16. Başvuru formunda ve 8/1/2019 tarihine kadarki süreçte, Tazminat Komisyonuna makul süre şikâyetiyle yapılan başvurudan, bu başvurunun sonucundan ve lehe takdir edilen tazminattan herhangi bir şekilde bahsedilmemiş; bilgi verilmemiştir. Daha sonra başvurucu vekili tarafından Anayasa Mahkemesine verilen 8/1/2019 tarihli dilekçede, makul sürede yargılanma hakkının ihlal edilmesi nedeniyle Tazminat Komisyonu tarafından 15/12/2014 tarihli kararla tazminat ödenmesine karar verildiği ve bilahare kararın infaz edildiği belirtilerek makul süreye ilişkin şikâyetten vazgeçildiği bildirilmiştir.

IV. İLGİLİ HUKUK

17. 30/3/2011 tarihli ve 6216 sayılı Anayasa Mahkemesinin Kuruluşu ve Yargılama Usulleri Hakkında Kanun'un 51. maddesi şöyledir:

"Bireysel başvuru hakkını açıkça kötüye kullandığı tespit edilen başvurucular aleyhine, yargılama giderlerinin dışında, ayrıca ikibin Türk Lirasından fazla olmamak üzere disiplin para cezasına hükmedilebilir."

18.Anayasa Mahkemesi İçtüzüğü'nün (İçtüzük) 83. maddesi şöyledir:

“Başvurucunun istismar edici, yanıltıcı ve benzeri nitelikteki davranışlarıyla bireysel başvuru hakkını açıkça kötüye kullandığının tespit edilmesi hâlinde başvuru reddedilir ve yargılama giderleri dışında, ilgilinin ikibin Türk Lirasından fazla olmamak üzere disiplin para cezasıyla cezalandırılmasına karar verilir.”

================

▶ Görev Listesi
A: Anayasa Mahkemesi kararından alınan metne göre Tazminat Komisyonu, tazminat ödenmesine hangi tarihli kararla hükmetmiştir?
B: Anayasa Mahkemesi kararından alınan metni, son cümlesinden sonra gelecek şekilde devam ettirin.

================

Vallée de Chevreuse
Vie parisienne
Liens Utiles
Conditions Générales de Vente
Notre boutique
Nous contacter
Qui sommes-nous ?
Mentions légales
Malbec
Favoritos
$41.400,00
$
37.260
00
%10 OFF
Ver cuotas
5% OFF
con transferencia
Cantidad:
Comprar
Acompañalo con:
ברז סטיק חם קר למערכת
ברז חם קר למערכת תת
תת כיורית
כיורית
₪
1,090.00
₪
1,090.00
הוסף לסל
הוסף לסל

================

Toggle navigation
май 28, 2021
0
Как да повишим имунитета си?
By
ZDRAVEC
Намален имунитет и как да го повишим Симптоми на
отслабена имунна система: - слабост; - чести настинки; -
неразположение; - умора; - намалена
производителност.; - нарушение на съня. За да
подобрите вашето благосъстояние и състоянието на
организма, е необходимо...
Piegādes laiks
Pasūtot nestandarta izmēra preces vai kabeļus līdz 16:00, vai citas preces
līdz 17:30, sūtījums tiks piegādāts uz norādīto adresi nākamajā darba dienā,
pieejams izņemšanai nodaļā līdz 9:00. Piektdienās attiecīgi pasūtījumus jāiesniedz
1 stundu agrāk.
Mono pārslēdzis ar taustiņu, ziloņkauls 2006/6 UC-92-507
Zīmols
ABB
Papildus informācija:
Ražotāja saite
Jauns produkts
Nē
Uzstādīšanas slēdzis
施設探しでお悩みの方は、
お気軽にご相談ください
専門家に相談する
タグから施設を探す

================

▶ Görev Yanıtları
A: 15/12/2014 tarihli kararla.

B:
V. İNCELEME VE GEREKÇE

19. Mahkemenin 22/1/2019 tarihinde yapmış olduğu toplantıda başvuru incelenip gereği düşünüldü:

A. Başvurucunun İddiaları

20. Başvurucu 5233 sayılı Kanun kapsamında yaptığı başvuru üzerine verilen tazminatın gerçek zararını karşılamaktan uzak olduğunu, özellikle hayvan zararları ve birim fiyatlara ilişkin değerlendirmelerin gerçekçi olmadığını, manevi zararının da tazmin edilmediğini, buna karşı açtığı davadan da yeterli sonuç alamadığını belirterek mülkiyet hakkı ile adil yargılanma hakkının ihlal edildiğini ileri sürmüştür. Başvurucu ayrıca Tunceli Valiliği Terör ve Terörle Mücadeleden Doğan Zarar Tespit Komisyonunda ve ardından derece mahkemelerinde geçen sürenin çok uzun olduğunu belirterek makul sürede yargılanma hakkının da ihlal edildiğini iddia etmiştir.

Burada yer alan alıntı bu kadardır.